16 of 344 comments (clear)

  1. Re:trap by Icegryphon · · Score: 4, Insightful

    keikaku doori
    Translators note means: Just as Planned.

  2. Re:This is mainly a Tax Strategy by nschubach · · Score: 4, Insightful

    Not sure it it's that or the fact that they are still trying to be the "center" of technology. It's been revealed in internal docs that they'd rather see their system or standard being used rather than someone else. If they can push their way into Open Source development and corner the market on it, they can phase out licenses they don't agree with and form the community how they like instead of how the community does.

    --
    Every time I start to have faith in humanity, I ruin it by driving to work between 7 and 8 am.
  3. Jealousy by mollog · · Score: 4, Insightful

    I think Microsoft sees a lot of good work going on in the open source community and it wants to tap into that source of innovation. Regardless of what they say, Microsoft is sorely lacking in true, original innovation. Their best plays have been rip-offs of established ideas.

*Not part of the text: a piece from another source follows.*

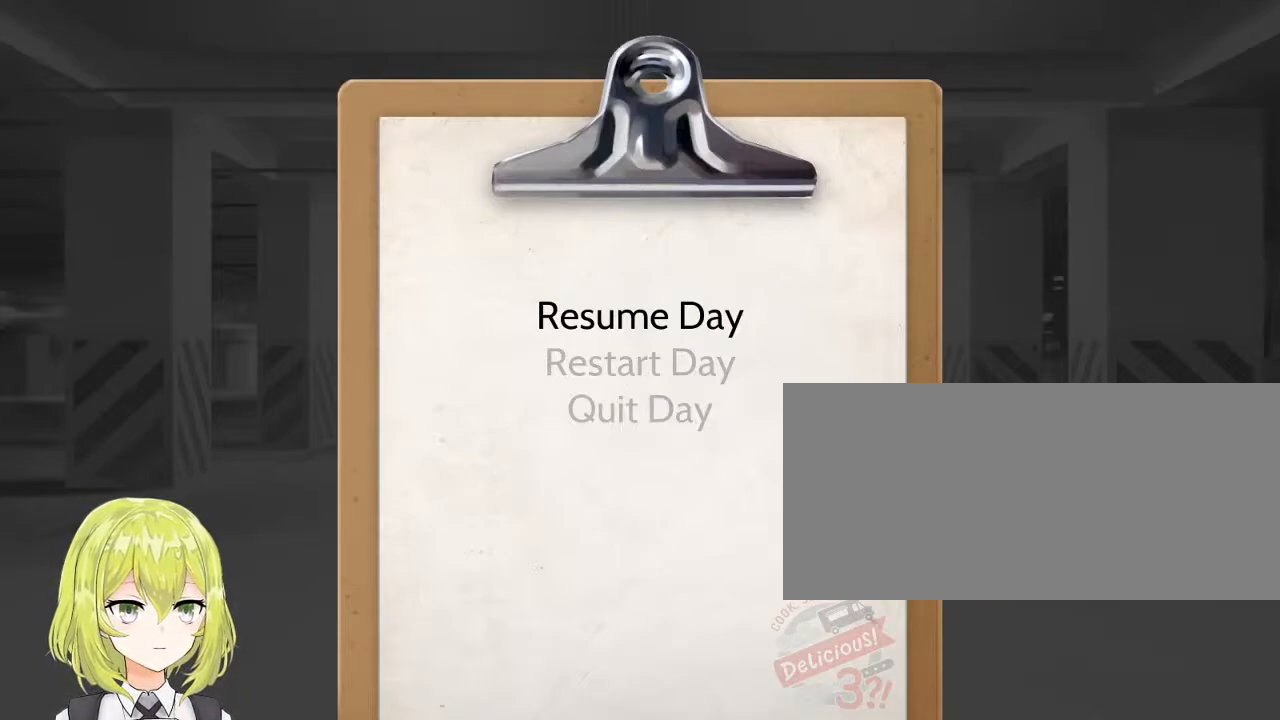
{"keys": ["a"], "events": [[100, "a", "down"], [200, "s", "down"], [233, "d", "down"], [316, "a", "up"], [350, "s", "up"], [383, "d", "up"], [483, "a", "down"]]}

    They have the money and they have to try, but I am doubtful that they'll do much else besides foster Microsoft-centric development of tools and programs similar to the Windows Powershell IDE by Dr. Tobias Weltner.

    --
    Best regards.
    1. Re:Jealousy by sopssa · · Score: 3, Insightful

      Even if they take the best ideas elsewhere, MS products are usually solid and just work. Visual Studio is *still* considered the best development environment there is and with a reason. Windows is still the major mostly used OS in desktop (mac, the only competitor, doesn't really come even close).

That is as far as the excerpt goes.